Une leçon à retenir pour les collaborateurs souhaitant appuyer des projets d’embellissement

blog - 20 juillet 2018 2de2Les aménagements réalisés par l’ONG Azimut en 2016 nécessitent des entretiens périodiques (ajout d’engrais et de fleurs, travaux de peinture) et l’achat de matériels de jardinage. L’école a mis en place un système d’organisation interne qui appelle à l’engagement du personnel et des élèves pour l’arrosage des parterres de fleurs. Chaque classe s’occupe du secteur qui lui est attribué. Cette mobilisation est couronnée chaque fin du mois par la journée statutaire consacrée au nettoyage de l’enceinte scolaire.

Les aires de jeux nécessitent en contrepartie plus d’investissement. « Il y a eu des périodes où les bancs à base de pneus s’étaient détériorés. Or, l’école ne dispose pas de budget propre pour financer ce type d’activités » partage la Directrice. Pour tenter de financer ce type d’entretien, l’école a adopté des options qui n’ont toutefois pas abouties. En voici les raisons :

  • La participation financière libre. Cet appel a été adressé aux parents d’élèves et au personnel. Tenant compte des difficultés sociales et financières à Madagascar, cette option n’aura pas porté de fruits. « Les parents d’élèves eux-mêmes ont encore du mal à payer les charges de scolarité de leurs enfants » selon les responsables.
  • La recherche de partenaires. Le personnel de l’école n’a pas les compétences pour monter un document de projet. En outre, les informations sur les appels à projet potentiels ne leur parviennent pas.

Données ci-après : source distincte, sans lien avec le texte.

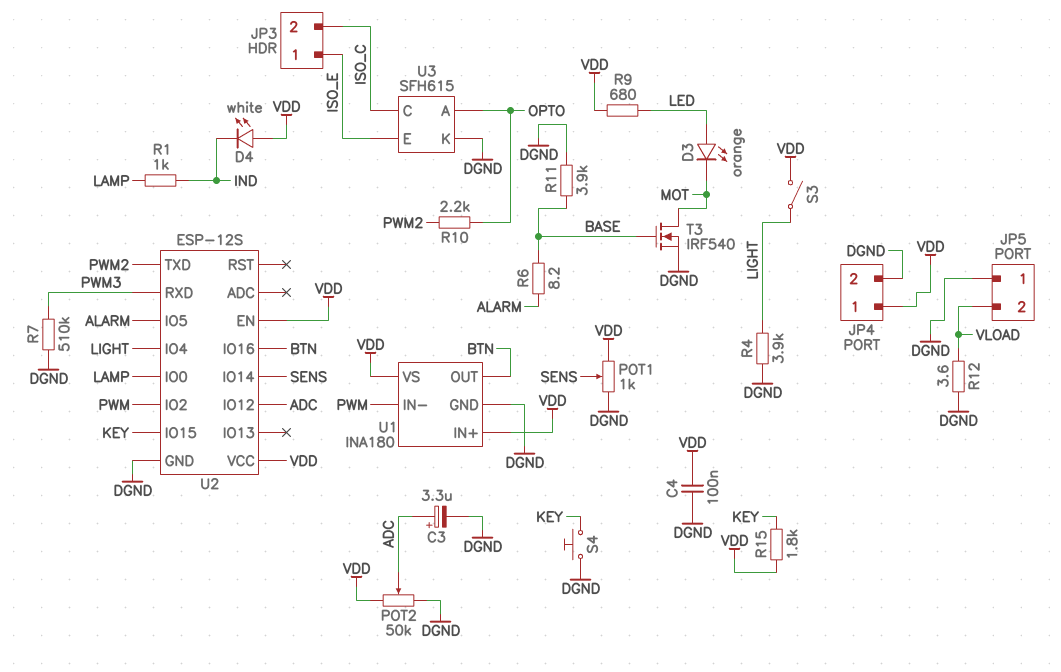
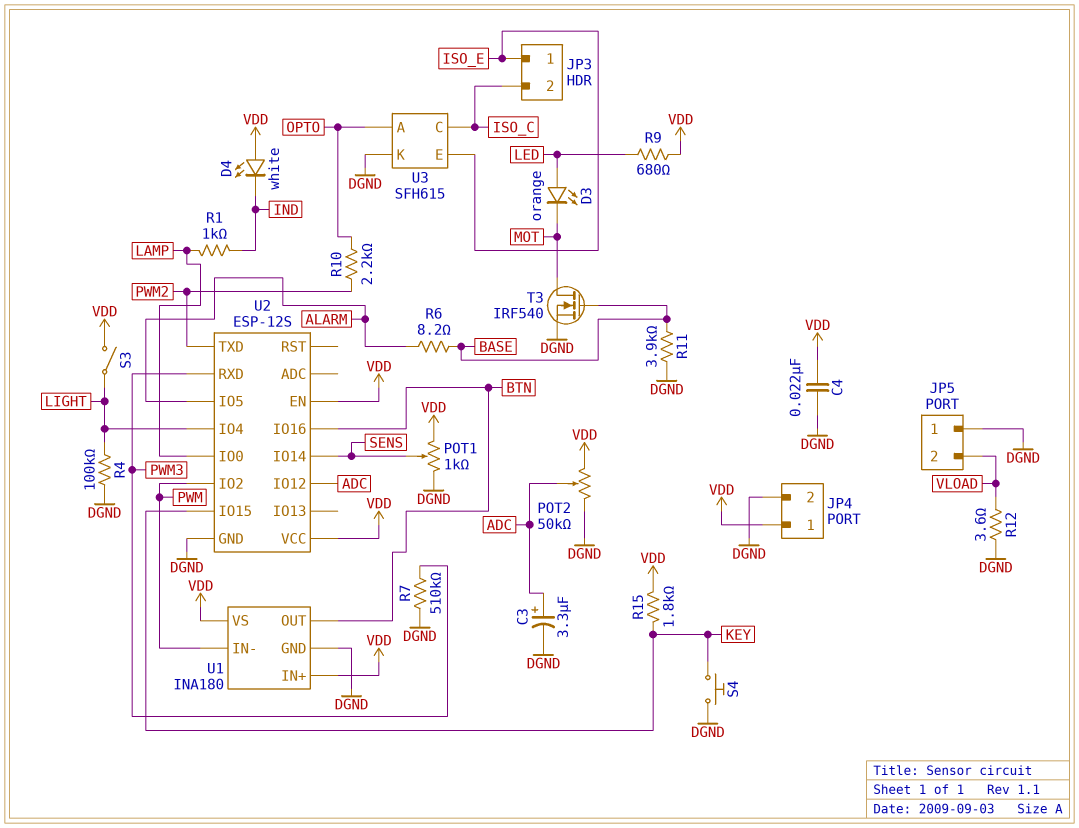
C4: 100nF (DGND, VDD) -> 22nF (DGND, VDD)
R4: 3.9k (DGND, LIGHT) -> 100k (DGND, LIGHT)

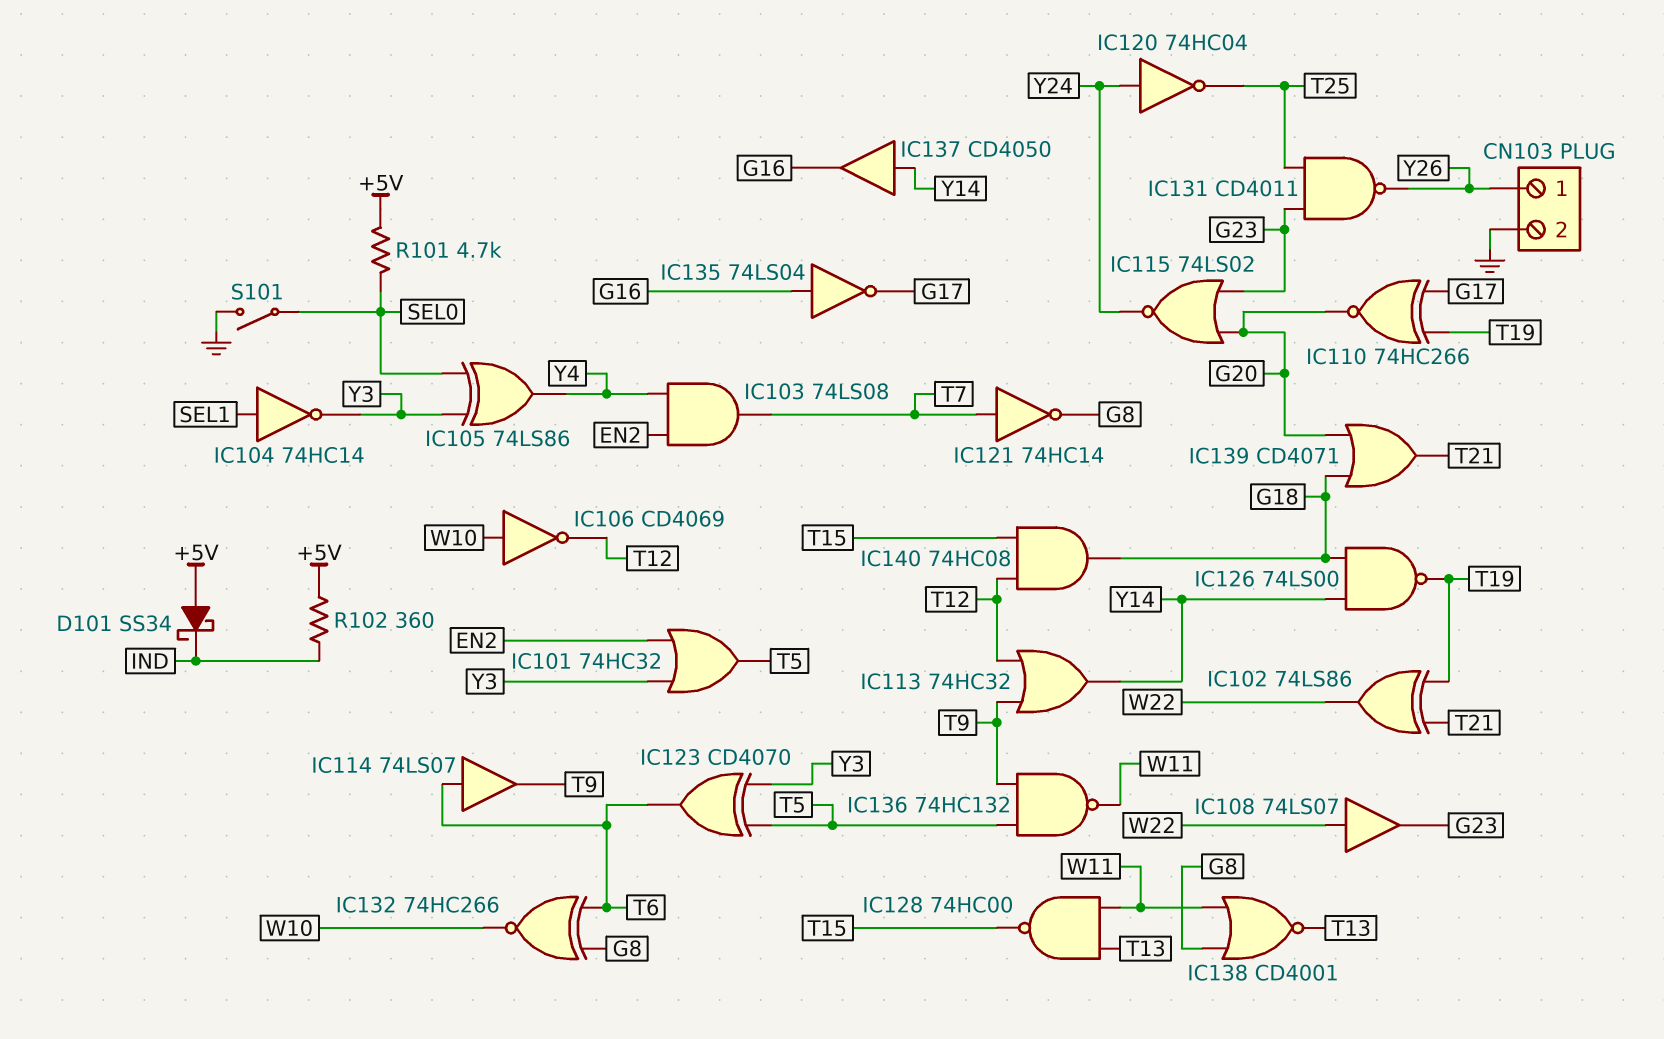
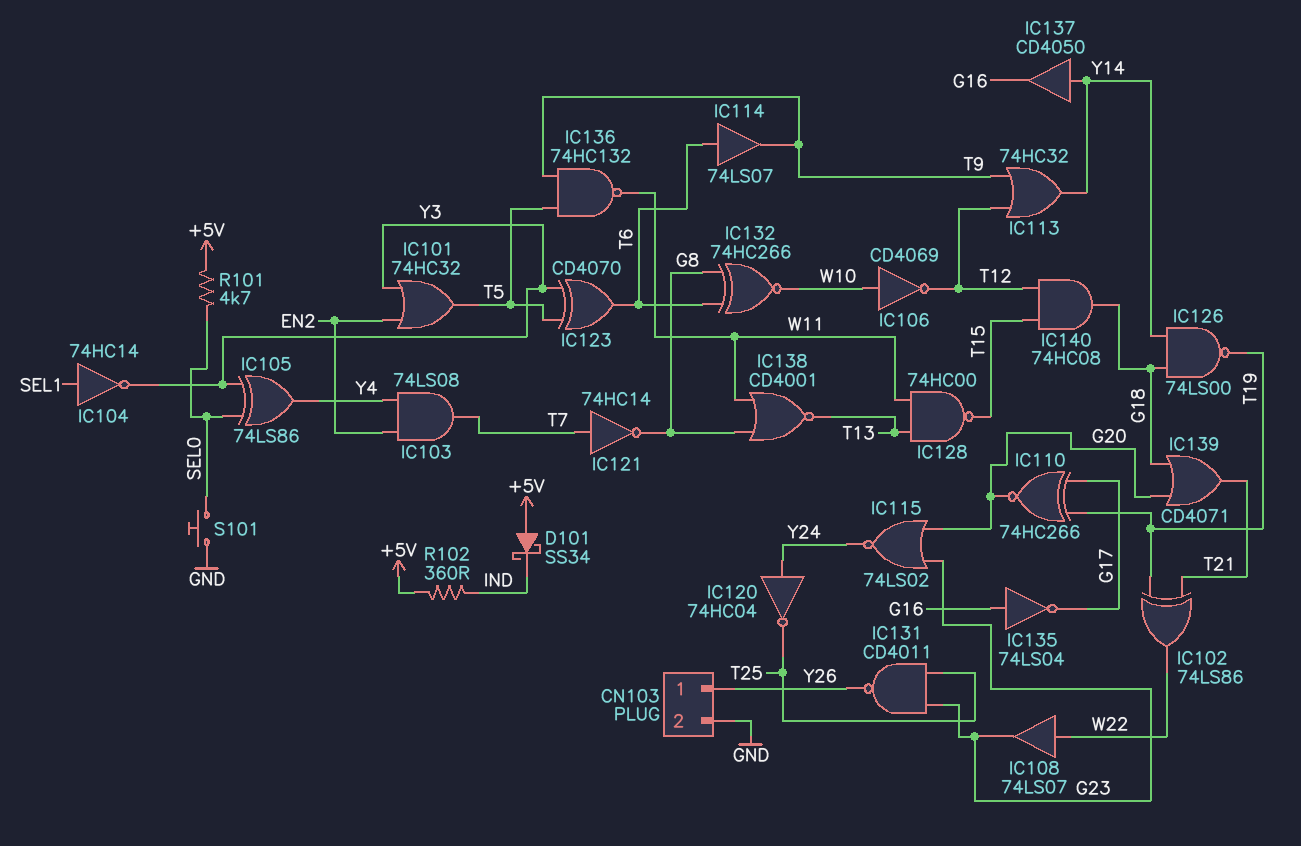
S101: switch (GND, SEL0) -> button (GND, SEL0)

Des facteurs importants à considérer

Avant qu’une école malagasy envisage un projet d’embellissement il faut tenir compte de quelques éléments :

  • Le plan d’aménagement de l’école: Il faut prendre en considération les espaces disponibles pour les parterres et les aires de jeux. Identifier les zones potentielles et penser à segmenter les espaces dédiés (p.ex. : pour les activités d’éducation physique).
  • La sécurisation de la cour d’école: Les zébus, poules et chèvres circulent encore en toute liberté dans les villes et villages de Madagascar. En installant une clôture ou un muret, on évite que les animaux viennent brouter et déraciner le fruit du travail des élèves et enseignants qui s’investissent bénévolement dans l’entretien des parterres.
  • L’accès à l’eau et le choix des plantes : Entretenir un parterre de fleurs requiert des arrosages fréquents. Une école qui ne dispose pas d’accès facile à l’eau, doit s’interroger sur le type de plantes le plus adapté aux conditions environnementales dans sa localité. Attention toutefois aux plantes pouvant porter atteinte à la sécurité et à la santé des élèves.
  • L’entretien des parterres et des infrastructures : Il faut mettre en place une forme d’organisation adaptée au contexte de chaque établissement et considérer devoir s’investir durant les absences du personnel et des élèves.
  • La rentabilité financière : Mettre en place une aire de jeu ou des espaces verts requiert de l’entretien et donc des dépenses annuelles. Celles-ci ont-elles été prises en considération dans le budget par la direction de l’école avant de s’engager dans le projet ?
  • La cohérence avec les activités de l’école : Rallier les initiatives de l’école avec d’autres programmes ou recommandations émanant de l’Etat ou d’autres organisations, permet de consolider les objectifs visés par la mise en place d’embellissements dans la cour de l’école.

Un conseil aux établissements scolaires : Si mettre en place un projet d’embellissement apparaît complexe, démontrer une participation franche lorsqu’un appui est à disposition rassure d’éventuels collaborateurs. Le démontrent l’engagement de l’EPP Avenue Pasteur dans le maintien des embellissements de 2016 et la participation de la Directrice qui prend à sa charge l’achat de nouveaux plants. Ce sont ces facteurs qui ont incité un particulier du secteur à offrir un toboggan et une balançoire pour agrémenter l’aire de jeu.